Fig 5.14 d Sagittal view of a typical patient anatomy with prostate, bladder and rectal volumes showing high dose islands at the edges of the organs at risk as studied in the deformable bladder phantom

It is known that the smoothing parameters used in DIR algorithms have a significant impact on dose warp accuracy[104]. MIM uses an intensity based algorithm which seeks to minimize the intensity differences between two images while the intensity based B- spline algorithm used by VelocityAI tries to balance both the intensity information regularized by the inherent cost function and the spatial information regularized by the smoothness criteria[174]. The presence of uniform low contrast regions throughout the deformable bladder phantom makes this scenario particularly challenging for both the commercial algorithms studied because of the lack of intensity differences in the internal anatomy of the phantom. In the absence of user ability to edit the deformation parameters in the commercial DIR platforms, both the algorithms interpolated the deformation incorrectly in low contrast regions as the deformation was increased beyond 30N causing the resultant errors in dose warping. It is likely that the registration accuracy and

consequently the dose warping accuracy would have been improved in the presence of high contrast features like implanted fiducial markers inside the phantom as found in the study using deformable gel[102] . A similar approach with implanted aluminum fiducial markers will be done in future studies using the deformable bladder phantom.
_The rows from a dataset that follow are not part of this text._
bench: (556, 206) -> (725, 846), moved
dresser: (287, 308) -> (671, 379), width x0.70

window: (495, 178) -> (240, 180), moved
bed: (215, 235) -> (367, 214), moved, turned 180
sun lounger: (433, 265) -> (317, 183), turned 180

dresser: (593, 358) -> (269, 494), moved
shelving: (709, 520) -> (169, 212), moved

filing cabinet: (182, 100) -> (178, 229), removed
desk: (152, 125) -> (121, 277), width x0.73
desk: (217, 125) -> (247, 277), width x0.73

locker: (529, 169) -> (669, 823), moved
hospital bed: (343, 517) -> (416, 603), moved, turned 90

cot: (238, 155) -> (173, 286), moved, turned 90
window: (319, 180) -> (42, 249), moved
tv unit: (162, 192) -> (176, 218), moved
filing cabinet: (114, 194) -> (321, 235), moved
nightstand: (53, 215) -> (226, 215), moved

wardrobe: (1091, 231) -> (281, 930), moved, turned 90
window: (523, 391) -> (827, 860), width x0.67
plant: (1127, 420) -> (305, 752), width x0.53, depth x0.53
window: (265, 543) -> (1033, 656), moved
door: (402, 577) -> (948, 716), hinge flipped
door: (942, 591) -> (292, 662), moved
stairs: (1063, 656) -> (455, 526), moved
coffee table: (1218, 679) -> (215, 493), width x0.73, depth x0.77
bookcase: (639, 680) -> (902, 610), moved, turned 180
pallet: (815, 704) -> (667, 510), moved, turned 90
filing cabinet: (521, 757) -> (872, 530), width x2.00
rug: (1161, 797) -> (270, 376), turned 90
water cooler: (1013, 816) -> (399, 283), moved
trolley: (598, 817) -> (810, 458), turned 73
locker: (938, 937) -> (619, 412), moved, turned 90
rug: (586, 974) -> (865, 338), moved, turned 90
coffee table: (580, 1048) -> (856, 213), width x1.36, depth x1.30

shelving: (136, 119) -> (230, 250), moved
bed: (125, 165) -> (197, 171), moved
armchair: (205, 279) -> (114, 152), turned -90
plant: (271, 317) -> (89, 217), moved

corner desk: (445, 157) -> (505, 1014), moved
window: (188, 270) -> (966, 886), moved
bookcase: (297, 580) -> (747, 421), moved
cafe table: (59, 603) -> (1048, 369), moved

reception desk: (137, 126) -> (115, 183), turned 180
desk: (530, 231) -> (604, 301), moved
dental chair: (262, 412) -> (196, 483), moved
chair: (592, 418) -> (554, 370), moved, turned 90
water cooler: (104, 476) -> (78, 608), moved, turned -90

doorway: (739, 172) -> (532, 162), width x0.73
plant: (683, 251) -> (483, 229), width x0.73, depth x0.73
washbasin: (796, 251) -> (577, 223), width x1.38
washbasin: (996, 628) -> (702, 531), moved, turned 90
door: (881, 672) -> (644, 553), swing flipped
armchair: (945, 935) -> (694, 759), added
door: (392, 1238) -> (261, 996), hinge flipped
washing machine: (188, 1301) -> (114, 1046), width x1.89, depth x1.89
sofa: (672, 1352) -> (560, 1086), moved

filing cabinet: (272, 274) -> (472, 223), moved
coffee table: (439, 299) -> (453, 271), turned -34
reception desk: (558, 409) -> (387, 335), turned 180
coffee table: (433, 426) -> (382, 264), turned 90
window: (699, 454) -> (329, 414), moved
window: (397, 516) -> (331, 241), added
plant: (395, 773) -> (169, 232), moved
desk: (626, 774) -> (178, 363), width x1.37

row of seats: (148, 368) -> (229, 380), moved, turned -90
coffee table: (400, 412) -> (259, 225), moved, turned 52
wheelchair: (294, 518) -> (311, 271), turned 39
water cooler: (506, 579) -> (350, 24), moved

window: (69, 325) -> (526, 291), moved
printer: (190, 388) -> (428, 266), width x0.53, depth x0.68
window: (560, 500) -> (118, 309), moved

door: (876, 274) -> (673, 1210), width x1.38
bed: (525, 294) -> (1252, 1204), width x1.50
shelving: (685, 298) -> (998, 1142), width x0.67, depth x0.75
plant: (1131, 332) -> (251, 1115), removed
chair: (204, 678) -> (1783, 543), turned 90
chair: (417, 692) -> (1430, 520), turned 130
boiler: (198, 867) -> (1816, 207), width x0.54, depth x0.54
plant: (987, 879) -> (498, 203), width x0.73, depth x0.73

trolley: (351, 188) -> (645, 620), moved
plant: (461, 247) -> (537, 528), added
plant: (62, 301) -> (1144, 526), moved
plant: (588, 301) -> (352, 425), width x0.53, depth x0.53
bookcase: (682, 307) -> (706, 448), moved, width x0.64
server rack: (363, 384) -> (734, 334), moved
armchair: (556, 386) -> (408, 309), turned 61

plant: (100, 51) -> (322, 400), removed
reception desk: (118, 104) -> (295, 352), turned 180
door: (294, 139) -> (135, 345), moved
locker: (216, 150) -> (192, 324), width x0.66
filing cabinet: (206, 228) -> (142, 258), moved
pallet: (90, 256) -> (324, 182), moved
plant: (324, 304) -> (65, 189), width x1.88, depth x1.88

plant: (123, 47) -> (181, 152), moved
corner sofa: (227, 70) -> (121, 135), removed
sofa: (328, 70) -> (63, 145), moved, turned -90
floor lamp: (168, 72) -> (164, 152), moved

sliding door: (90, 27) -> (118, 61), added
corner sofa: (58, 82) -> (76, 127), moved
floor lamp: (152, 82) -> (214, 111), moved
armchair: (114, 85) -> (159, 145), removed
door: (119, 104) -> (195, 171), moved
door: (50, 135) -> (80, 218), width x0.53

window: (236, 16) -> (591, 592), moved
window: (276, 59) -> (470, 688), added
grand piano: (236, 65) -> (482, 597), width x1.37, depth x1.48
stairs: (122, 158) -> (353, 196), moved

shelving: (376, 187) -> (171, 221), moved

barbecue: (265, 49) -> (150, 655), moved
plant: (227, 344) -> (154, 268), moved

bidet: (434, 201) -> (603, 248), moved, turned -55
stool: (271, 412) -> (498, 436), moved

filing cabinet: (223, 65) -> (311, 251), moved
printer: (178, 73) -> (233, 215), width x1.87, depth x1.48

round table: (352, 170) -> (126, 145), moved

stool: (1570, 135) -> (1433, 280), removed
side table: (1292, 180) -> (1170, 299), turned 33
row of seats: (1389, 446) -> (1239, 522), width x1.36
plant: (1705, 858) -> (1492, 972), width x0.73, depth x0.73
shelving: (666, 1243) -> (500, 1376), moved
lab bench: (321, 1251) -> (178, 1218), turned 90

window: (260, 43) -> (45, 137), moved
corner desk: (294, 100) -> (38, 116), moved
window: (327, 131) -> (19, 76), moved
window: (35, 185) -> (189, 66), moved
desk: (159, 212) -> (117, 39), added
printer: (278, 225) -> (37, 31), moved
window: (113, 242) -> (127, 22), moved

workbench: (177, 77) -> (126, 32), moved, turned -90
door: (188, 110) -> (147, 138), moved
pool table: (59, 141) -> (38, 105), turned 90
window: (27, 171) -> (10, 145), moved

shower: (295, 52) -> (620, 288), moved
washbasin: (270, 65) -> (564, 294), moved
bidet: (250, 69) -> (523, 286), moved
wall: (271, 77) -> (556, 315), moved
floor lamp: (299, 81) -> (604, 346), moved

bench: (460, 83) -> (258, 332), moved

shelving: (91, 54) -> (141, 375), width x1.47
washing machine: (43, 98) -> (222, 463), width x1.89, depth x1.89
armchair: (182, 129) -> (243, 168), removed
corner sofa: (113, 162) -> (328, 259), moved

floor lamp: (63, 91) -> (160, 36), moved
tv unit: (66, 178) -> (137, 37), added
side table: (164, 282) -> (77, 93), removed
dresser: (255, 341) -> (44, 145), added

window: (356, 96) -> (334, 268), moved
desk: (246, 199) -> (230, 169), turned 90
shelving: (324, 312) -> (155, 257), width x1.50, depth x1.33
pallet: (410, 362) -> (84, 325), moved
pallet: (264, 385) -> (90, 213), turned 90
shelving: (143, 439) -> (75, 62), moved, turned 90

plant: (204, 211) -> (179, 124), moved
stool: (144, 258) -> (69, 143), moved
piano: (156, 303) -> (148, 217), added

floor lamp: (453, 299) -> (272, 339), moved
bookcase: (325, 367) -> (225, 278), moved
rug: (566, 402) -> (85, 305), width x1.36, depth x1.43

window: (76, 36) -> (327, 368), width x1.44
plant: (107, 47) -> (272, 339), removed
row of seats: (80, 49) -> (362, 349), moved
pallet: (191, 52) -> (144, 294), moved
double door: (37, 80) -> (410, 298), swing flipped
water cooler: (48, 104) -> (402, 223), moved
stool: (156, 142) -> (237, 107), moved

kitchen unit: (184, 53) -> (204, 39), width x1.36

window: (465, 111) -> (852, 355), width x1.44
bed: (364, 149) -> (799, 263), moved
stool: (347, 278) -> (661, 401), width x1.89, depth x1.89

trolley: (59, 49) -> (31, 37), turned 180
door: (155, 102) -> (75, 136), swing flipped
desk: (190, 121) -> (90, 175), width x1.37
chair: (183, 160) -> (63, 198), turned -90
The deformable phantom used in this study has a uniform CT number (±10 HU) and density similar to bladder, prostate, pancreas, stomach, kidney, liver, breast, diaphragm etc., in human anatomy[102, 171] and, as such, the results in this study would apply to those organs. The results do not apply to dose warp accuracy in density changing anatomy like the lung or where the mass is not conserved (full vs. empty bladder, organ atrophy, tumor inflammation etc). Although symmetric bilateral compression was studied, future study will include asymmetric compression, changes in the direction of

applied force, and 3D compression. The viscoelastic polymer used can be molded to any organ shape and has the potential to adjust the tensile properties to match other organs in human anatomy which will be subject of future work.